Spostato di un secondo, le somme di Marco Masini

20 Febbraio 2017 di Paolo Morati

Marco Masini

“Che depressione, ascolti Marco Masini?”. Chissà quante volte questa affermazione è risuonata negli anni Novanta nelle orecchie dei ‘disperati’ e ‘disperate’ che si identificavano nelle storie del cantante e musicista fiorentino, nelle sue Malinconoia, Il Niente, Ti innamorerai o Bella stronza. Canzoni inseguite da una voce sparata con tutta la rabbia possibile, tra ritmo e melodia, e dove la trascinante Vaffanculo, l’invettiva del “pazzo che grida nei dischi il bisogno d’amore che c’è”, segnò un’epoca. Negli anni la rabbia delle emozioni si è moderata, e Masini è stato capace a differenza di altri di uscire dal cliché del cantante generazionale, riuscendo a mantenere un seguito, nonostante alcune cattiverie sul suo conto e le evoluzioni di un mercato discografico sempre più difficile. E nel mezzo la vittoria a Sanremo del 2004 con L’uomo volante.

Questa lunga premessa per parlare del nuovo album di Marco Masini, Spostato di un secondo, che proprio come l’omonimo brano sposa con convinzione ma senza esagerare il pop elettronico anni Duemila per tutti i dodici brani (compresa la cover finale di Signor Tenente), e il concetto di tempo che passa nelle sue diverse sfaccettature come tema dominante. Nel corso di Sanremo già dopo i primi ascolti della title track eravamo rimasti positivamente impressionati dall’approccio al cantato (quasi recitato nelle strofe), alla riflessione sulle ipotesi delle scelte e azioni condotte un secondo dopo rispetto alla loro effettiva realizzazione, per “fare tutto di nuovo un attimo dopo”.

Bella domanda e bella speranza, che in scaletta arrivano dopo Ma quale felicità (probabilmente la più ‘masiniana’ vecchio stampo della prima parte del disco) e Nel tempo in cui sono tenuto a restare (“potrei anche imparare a cambiare”, uno degli episodi più felici dell’insieme), e precede, Tu non esisti, un dialogo con una controparte, che mantiene ben salde le lancette dell’orologio di nuovo a scandire la storia.

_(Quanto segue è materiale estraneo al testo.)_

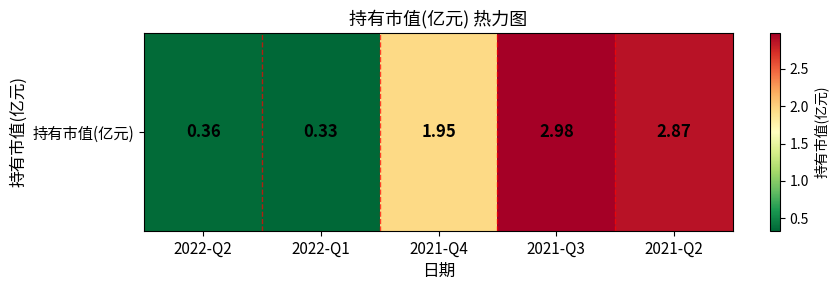

What is the difference between the second highest and minimum values?

2.5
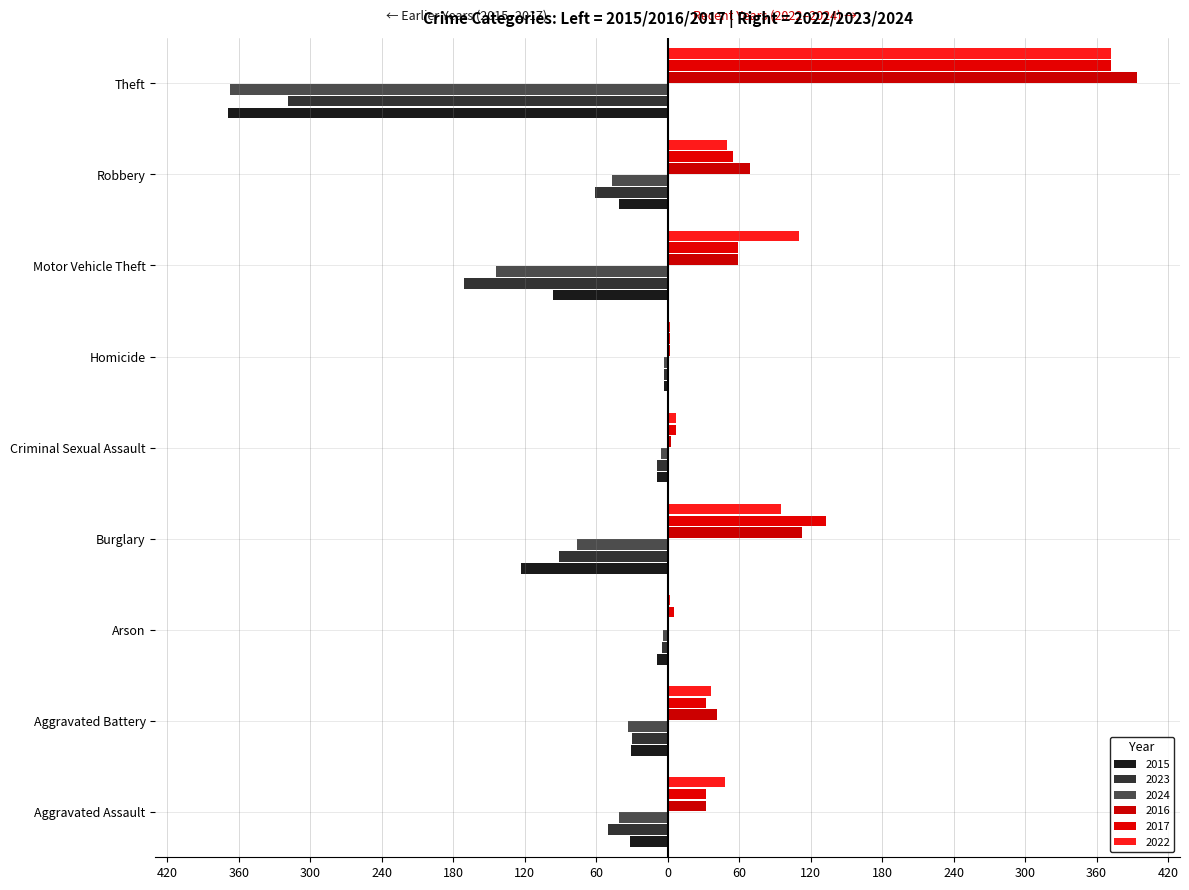

What is the label of the 3rd bar from the left?

Arson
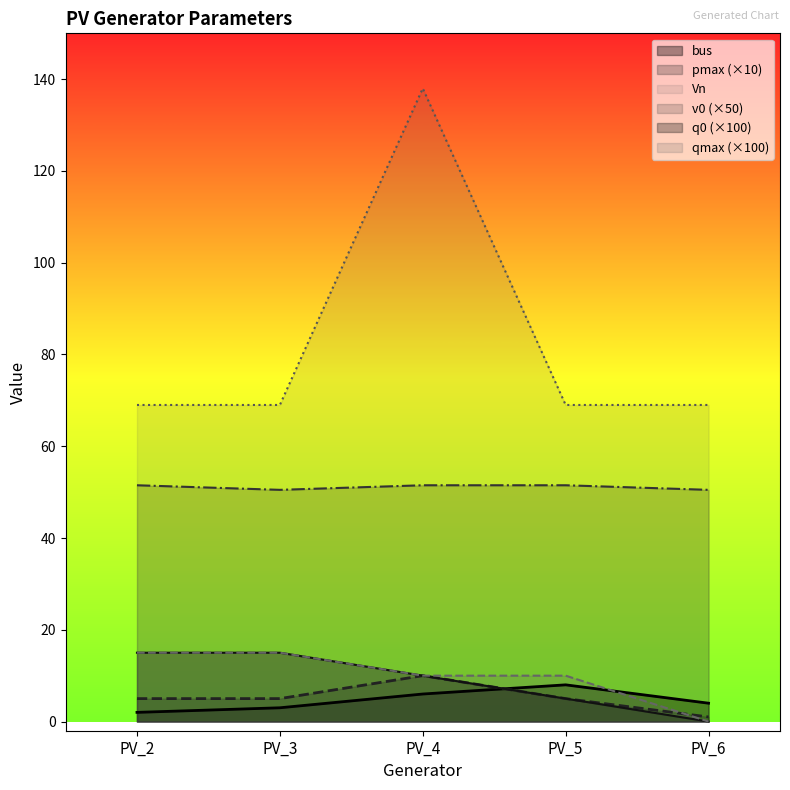

Which has a higher value, PV_6 or PV_5?

PV_5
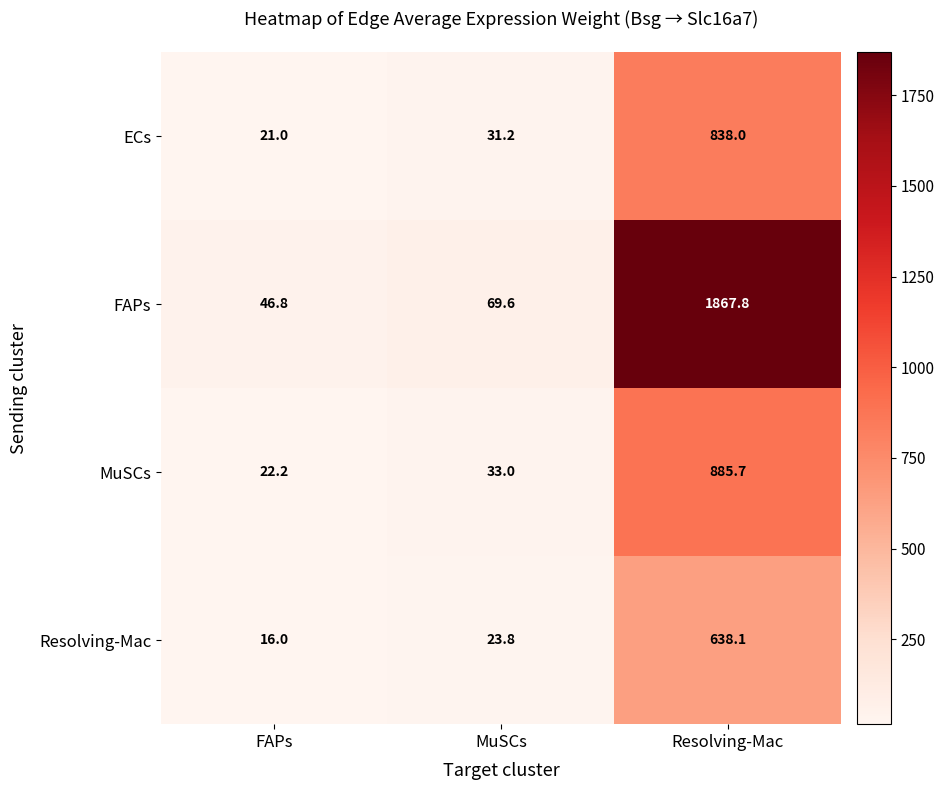

Count the number of data series in this chart.

4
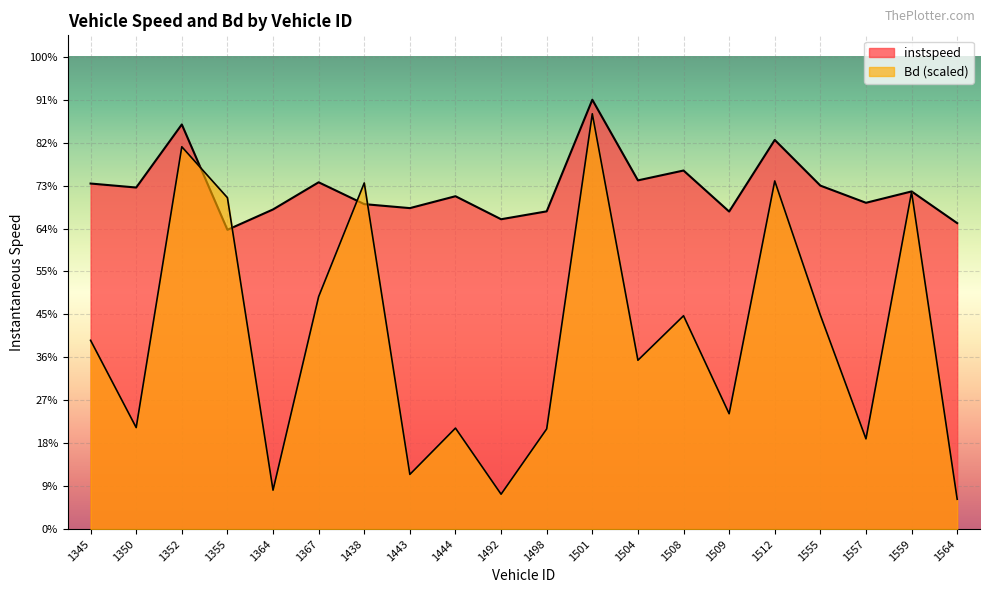

What is the difference between the maximum and minimum values in the instspeed series?

4.6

Invece di scriverti una canzone riprende poi la corsa elettronica senza stravolgimenti di stile, così come La massima espressione d’amore.

Si avvicina di nuovo il Masini dei tempi che furono in Guardiamoci negli occhi e Qualcosa che cercavi altrove (i capitoli meno coinvolgenti, per noi), mentre nel mezzo torna prepotente la trama del disco con All’altro capo di un filo (“il tempo non rallenta e lascia nelle tasche le note di passaggio”), in La vita comincia (“Hai speso i tuoi anni a studiare le carte ma non ricordi la meta”) e nella conclusiva Una lettera a chi sarò (“Una lettera a chi sarò, da mettere in tasca quando mi arriva, per riconoscere la nuova voce che avrò, quella di un vecchio amico”). In generale un bell’album il nuovo di Marco Masini, certamente moderno e che segue il filo conduttore dello scorrere della vita, tirando le somme di quel che si è fatto, si sarebbe potuto fare, e si potrebbe (ancora) fare. Scoprendo, in definitiva, che certe cose si allineano a stento.